A threat intelligence dashboard aggregates multiple live security feeds into a single view, giving analysts an at-a-glance understanding of the current threat landscape. Instead of checking individual feeds one by one, this dashboard pulls from SANS Internet Storm Center (global threat level and top attackers), CISA's Known Exploited Vulnerabilities catalog (confirmed active exploits), and the abuse.ch family of feeds (botnet C2, malware URLs, malicious certificates) in one load.

Key Terminology

ISC INFOCON
The Internet Storm Center's threat level indicator. Green means normal activity, yellow indicates noteworthy activity, orange signals significant threat, and red indicates a critical internet-wide emergency. It's the internet's equivalent of a weather alert system.
CISA KEV
The Known Exploited Vulnerabilities catalog — a list of CVEs that have been observed being actively exploited in the wild. Federal agencies are required to patch these by specific deadlines, and private organizations should treat these as top priorities.

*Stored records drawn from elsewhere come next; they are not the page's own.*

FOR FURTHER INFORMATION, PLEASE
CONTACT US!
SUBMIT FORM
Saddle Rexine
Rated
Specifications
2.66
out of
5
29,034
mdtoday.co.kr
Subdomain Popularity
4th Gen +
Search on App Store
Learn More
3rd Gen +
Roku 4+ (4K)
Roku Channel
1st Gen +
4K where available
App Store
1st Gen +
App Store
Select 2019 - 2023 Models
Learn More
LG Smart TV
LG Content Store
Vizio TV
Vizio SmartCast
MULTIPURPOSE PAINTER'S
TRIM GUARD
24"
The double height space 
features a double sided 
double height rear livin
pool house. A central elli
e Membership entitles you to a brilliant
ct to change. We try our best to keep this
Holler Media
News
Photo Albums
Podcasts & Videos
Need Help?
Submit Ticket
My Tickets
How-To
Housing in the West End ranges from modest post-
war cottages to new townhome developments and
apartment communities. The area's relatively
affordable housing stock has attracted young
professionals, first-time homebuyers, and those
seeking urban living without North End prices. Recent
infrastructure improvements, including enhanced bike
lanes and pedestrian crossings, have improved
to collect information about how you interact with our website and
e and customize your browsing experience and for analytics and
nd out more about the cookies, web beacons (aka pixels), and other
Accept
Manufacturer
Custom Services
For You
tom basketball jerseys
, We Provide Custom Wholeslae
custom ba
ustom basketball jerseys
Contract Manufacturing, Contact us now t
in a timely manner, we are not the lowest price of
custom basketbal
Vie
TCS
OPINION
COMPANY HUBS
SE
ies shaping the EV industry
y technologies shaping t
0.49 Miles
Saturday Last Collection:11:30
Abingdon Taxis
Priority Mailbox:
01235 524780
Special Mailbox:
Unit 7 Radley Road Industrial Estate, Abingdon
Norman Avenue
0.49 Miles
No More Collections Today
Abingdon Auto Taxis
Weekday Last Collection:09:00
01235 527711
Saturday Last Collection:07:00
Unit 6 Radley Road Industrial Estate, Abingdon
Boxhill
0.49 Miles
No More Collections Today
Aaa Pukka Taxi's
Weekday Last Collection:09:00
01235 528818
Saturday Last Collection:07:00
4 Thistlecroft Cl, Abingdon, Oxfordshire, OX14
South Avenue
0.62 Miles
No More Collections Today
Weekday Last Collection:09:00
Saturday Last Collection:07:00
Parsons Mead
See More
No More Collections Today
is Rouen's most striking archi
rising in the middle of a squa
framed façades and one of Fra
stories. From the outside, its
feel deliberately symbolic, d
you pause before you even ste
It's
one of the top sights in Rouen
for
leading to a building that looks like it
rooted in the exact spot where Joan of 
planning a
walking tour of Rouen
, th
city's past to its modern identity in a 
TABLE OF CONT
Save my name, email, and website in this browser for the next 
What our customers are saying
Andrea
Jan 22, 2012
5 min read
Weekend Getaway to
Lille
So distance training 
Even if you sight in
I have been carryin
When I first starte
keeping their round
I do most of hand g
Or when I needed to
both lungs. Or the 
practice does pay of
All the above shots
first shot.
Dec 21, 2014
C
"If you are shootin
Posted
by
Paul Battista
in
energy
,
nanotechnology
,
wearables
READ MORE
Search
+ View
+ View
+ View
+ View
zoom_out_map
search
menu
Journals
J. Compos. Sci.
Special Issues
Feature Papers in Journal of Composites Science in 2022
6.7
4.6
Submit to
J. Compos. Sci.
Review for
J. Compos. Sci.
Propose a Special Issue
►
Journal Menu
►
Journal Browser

📊 Internet Threat Dashboard — Frequently Asked Questions

How often is the threat dashboard data updated?

Data is fetched live each time you load the page. ISC SANS INFOCON and attack statistics update multiple times daily. CISA KEV additions happen as new exploited vulnerabilities are confirmed. Feodo botnet data refreshes every few hours.

What does the SANS ISC INFOCON level mean?

INFOCON is a four-level scale — green (normal), yellow (notable increase in threats), orange (significant new threat), and red (severe disruption expected). It reflects the current global internet threat posture as assessed by the SANS Internet Storm Center.